Rep. Betty McCollum used part of a congressional budget hearing Tuesday to grill U.S. Interior Secretary David Bernhardt over decisions to advance copper-nickel mining in northeastern Minnesota.
McCollum, chairwoman of a powerful House subcommittee that controls Interior's budget, asked Bernhardt to address the Trump administration's "reckless push to mine and drill in our public lands, including in my home state of Minnesota, where sulfide ore mining poses a critical risk to the Boundary Waters Canoe Wilderness Area and Voyageurs National Park."
The Minnesota Democrat also asked Bernhardt why his office has not provided documents she requested related to key decisions on the copper-nickel mine proposed by Twin Metals Minnesota and its owner, the Chilean mining firm Antofagasta.
In recent weeks, McCollum asked Interior officials for documents on their decision to reverse an Obama administration decision to terminate Twin Metals' federal mining leases, and to explain why they decided to cancel a two-year U.S. Forest Service study that would have examined how copper-nickel mining on Superior National Forest lands might affect the nearby Boundary Waters wilderness.
Bernhardt told McCollum his agency is working on providing the documents.
"There's no way that we're going to approve something that is destructive to the Boundary Waters, but there are processes we go through to analyze that," Bernhardt testified. "We can't approve a mine plan of operation that would cause jeopardy or adversely modify or destroy critical habitat.

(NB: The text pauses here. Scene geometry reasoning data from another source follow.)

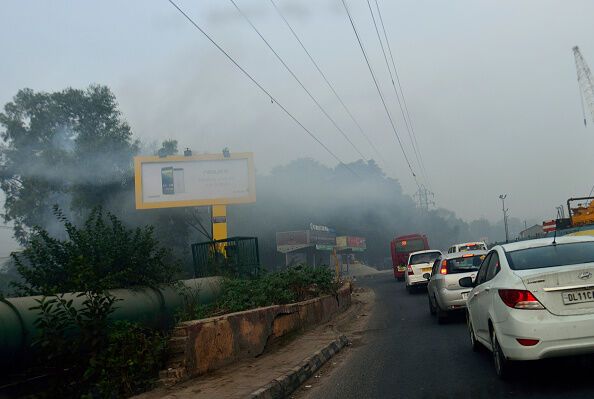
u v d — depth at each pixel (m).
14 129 39.19
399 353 10.02
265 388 7.02
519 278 6.62
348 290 20.17
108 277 9.00
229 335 9.03
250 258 17.67
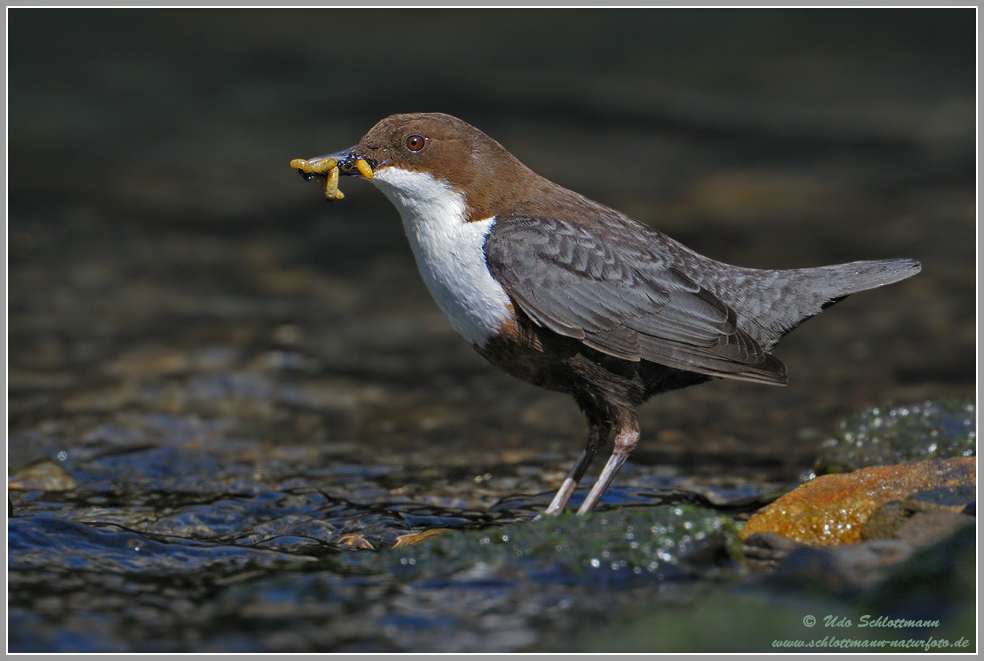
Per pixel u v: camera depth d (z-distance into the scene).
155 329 13.42
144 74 24.61
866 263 8.77
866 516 7.02
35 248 16.17
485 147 8.34
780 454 9.88
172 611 6.06
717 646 5.49
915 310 14.20
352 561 6.92
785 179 19.61
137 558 7.09
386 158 8.28
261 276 15.55
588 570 6.38
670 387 8.47
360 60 26.30
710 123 22.75
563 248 7.99
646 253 8.21
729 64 26.80
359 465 9.67
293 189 19.41
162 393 11.48
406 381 12.19
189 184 19.27
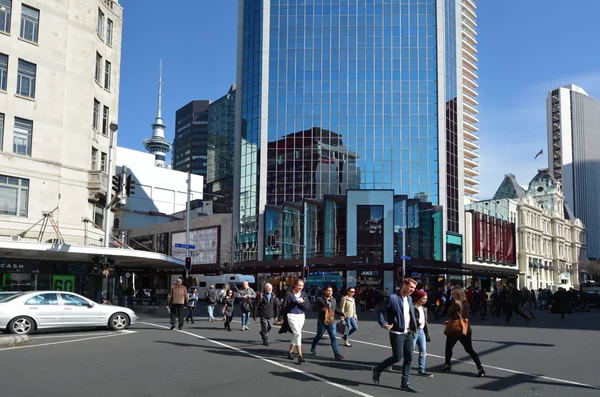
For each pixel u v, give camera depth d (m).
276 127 71.31
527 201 88.62
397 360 9.17
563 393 8.77
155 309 35.91
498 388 9.16
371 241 58.53
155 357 12.44
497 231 80.25
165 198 99.75
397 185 69.56
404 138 70.50
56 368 10.84
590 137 195.38
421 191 69.31
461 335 10.33
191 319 23.28
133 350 13.69
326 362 11.91
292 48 72.75
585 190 189.38
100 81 33.12
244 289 20.33
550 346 15.28
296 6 73.50
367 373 10.55
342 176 69.75
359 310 37.84
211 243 73.62
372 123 70.88
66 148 29.66
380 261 57.84
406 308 9.23
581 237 112.00
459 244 70.75
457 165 72.75
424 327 10.47
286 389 8.89
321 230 61.66
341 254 59.66
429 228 65.62
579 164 190.38
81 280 30.34
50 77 29.06
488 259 77.06
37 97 28.39
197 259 75.38
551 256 97.19
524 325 23.42
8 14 27.72
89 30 31.55
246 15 76.62
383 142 70.50
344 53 72.44
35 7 28.80
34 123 28.14
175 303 19.80
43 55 28.88
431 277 62.94
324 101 71.56
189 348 14.16
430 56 72.00
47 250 23.91
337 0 73.44
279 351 13.76
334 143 70.62
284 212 66.31
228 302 19.97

All of those things will be looked at, at the appropriate time."
The exchange came just days after a group of nearly three dozen retired U.S. Forest Service employees from Minnesota wrote a letter to the Trump administration expressing similar concerns about the two key Twin Metals decisions.
Writing to Bernhardt and U.S. Department of Agriculture Secretary Sonny Perdue, the group expressed "grave concerns" about the proposed underground copper mine.